*Given information*
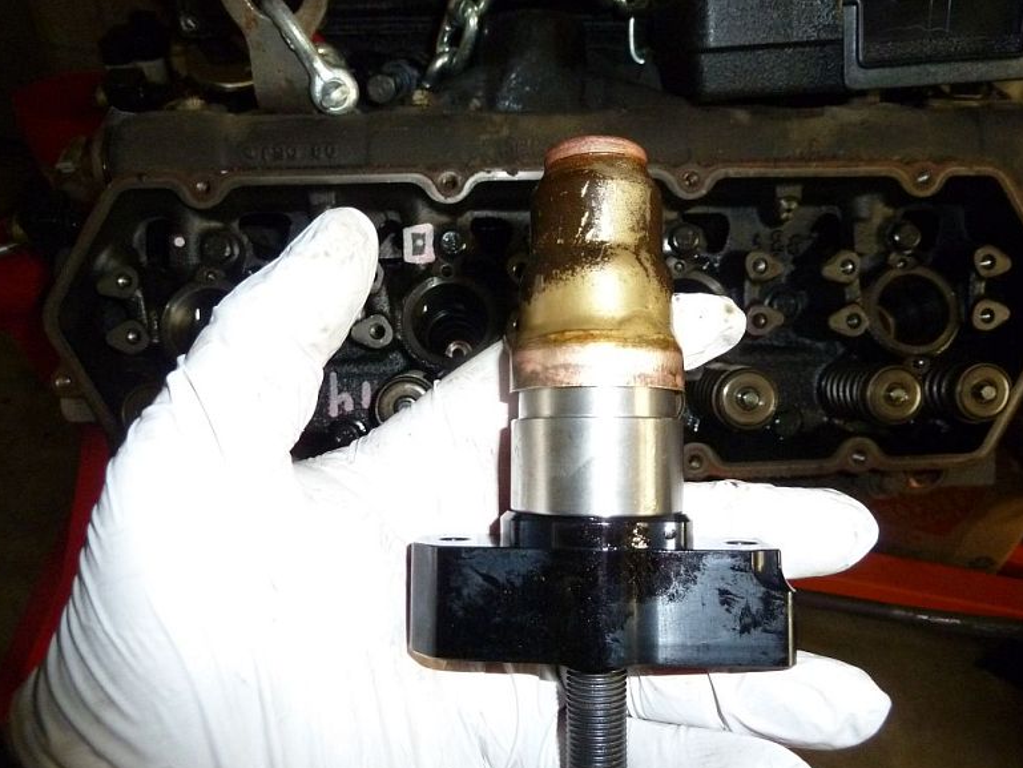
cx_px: 517
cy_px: 377
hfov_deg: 67.3
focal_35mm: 26
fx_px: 768
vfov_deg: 53.1
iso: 400
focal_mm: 4.1
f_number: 3.3
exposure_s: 1/20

*What is required*
What is needed is every entry written out word for word, with no pictures.

*Solution to this exercise*
cx_px: 517
cy_px: 377
hfov_deg: 67.3
focal_35mm: 26
fx_px: 768
vfov_deg: 53.1
iso: 400
focal_mm: 4.1
f_number: 3.3
exposure_s: 1/20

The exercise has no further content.